Aileden, arkadaşlardan, gündelik uğraşlardan, her şeyden ve herkesten birkaç saatliğine de olsa uzaklaşarak, tamamen kendi içine çekilir roman okuru bir kitabı bitirirken. Hele ki sarmışsa okuduğu roman, hele ki kurulmuşsa okur ile kitap arasında bir köprü, başka kimselere geçit vermeyen. Bir yanıyla bir “sırdaşlık”tır insanın sevdiği bir romanı okurken hissettiği. Başkalarına aktarılamayan, aktarılınca efsununu kaybeden bir sırdır her roman, sadece okurunun bildiği. Ben yazarken hep o “yalnız okur”u düşünürüm; çekilmiş bir kenara, oturmuş elinde bir romanla sakin bir köşede, etrafında kimselere geçit vermeyen bir hale, kapanmış kozasına. Ben yazarken hep o “yalnız okur”u hayal ederim, kelimelerimin ona hitap ve eşlik ettiğine inanarak.

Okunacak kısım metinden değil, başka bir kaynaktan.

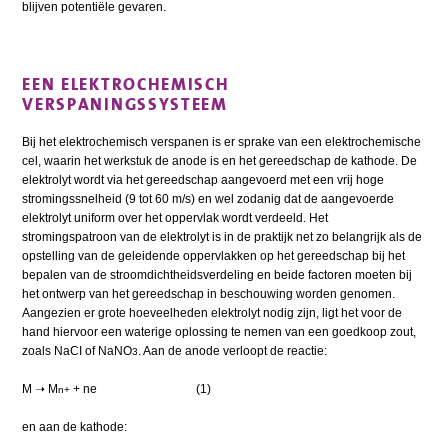
blijven potentiële gevaren.
EEN ELEKTROCHEMISCH
VERSPANINGSSYSTEEM
Bij het elektrochemisch verspanen is er sprake van een elektrochemische
cel, waarin het werkstuk de anode is en het gereedschap de kathode. De
elektrolyt wordt via het gereedschap aangevoerd met een vrij hoge
stromingssnelheid (9 tot 60 m/s) en wel zodanig dat de aangevoerde
elektrolyt uniform over het oppervlak wordt verdeeld. Het
stromingspatroon van de elektrolyt is in de praktijk net zo belangrijk als de
opstelling van de geleidende oppervlakken op het gereedschap bij het
bepalen van de stroomdichtheidsverdeling en beide factoren moeten bij
het ontwerp van het gereedschap in beschouwing worden genomen.
Aangezien er grote hoeveelheden elektrolyt nodig zijn, ligt het voor de
hand hiervoor een waterige oplossing te nemen van een goedkoop zout,
zoals NaCI of NaNO
. Aan de anode verloopt de reactie:
3
M ➝ M
+ ne (1)
n+
en aan de kathode:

Benjamin’in eklemeyi unuttuğu bir şey var: Roman yazarı da yazarların en yalnızıdır. Ve roman üzerinden yazar ile okur arasında kurulan o yarı “sürreal” yarı “realiteyi sorgulamaya yönelten” bağ, aslında iki yalnız insanın kelimeler aracılığıyla ama tek kelime konuşmadan, paylaşarak ama yalnızlıklarını azaltmadan, yüreklerini açarak ama birbirlerini zerre kadar tanımadan geliştirdikleri özel bir sohbet biçimidir. Ve o sohbetin neye benzediğini bilmeyenlere, yani roman okumayanlara, edebiyata ve hayal gücüne kapalı olanlara, roman okumak bir yana cehaletleriyle övünenlere, kitapları okumadan yargılayanlara, işte yazar ile okur arasındaki bu “sohbet”in tadını ya da kıvamını anlatmak mümkün değildir. Ve benim nezdimde, yazdığım romanların ne dediğine veya ne demediğine karar verecek olan merci en nihayetinde gene roman okurudur. Halis, önyargısız, katıksız roman okuru.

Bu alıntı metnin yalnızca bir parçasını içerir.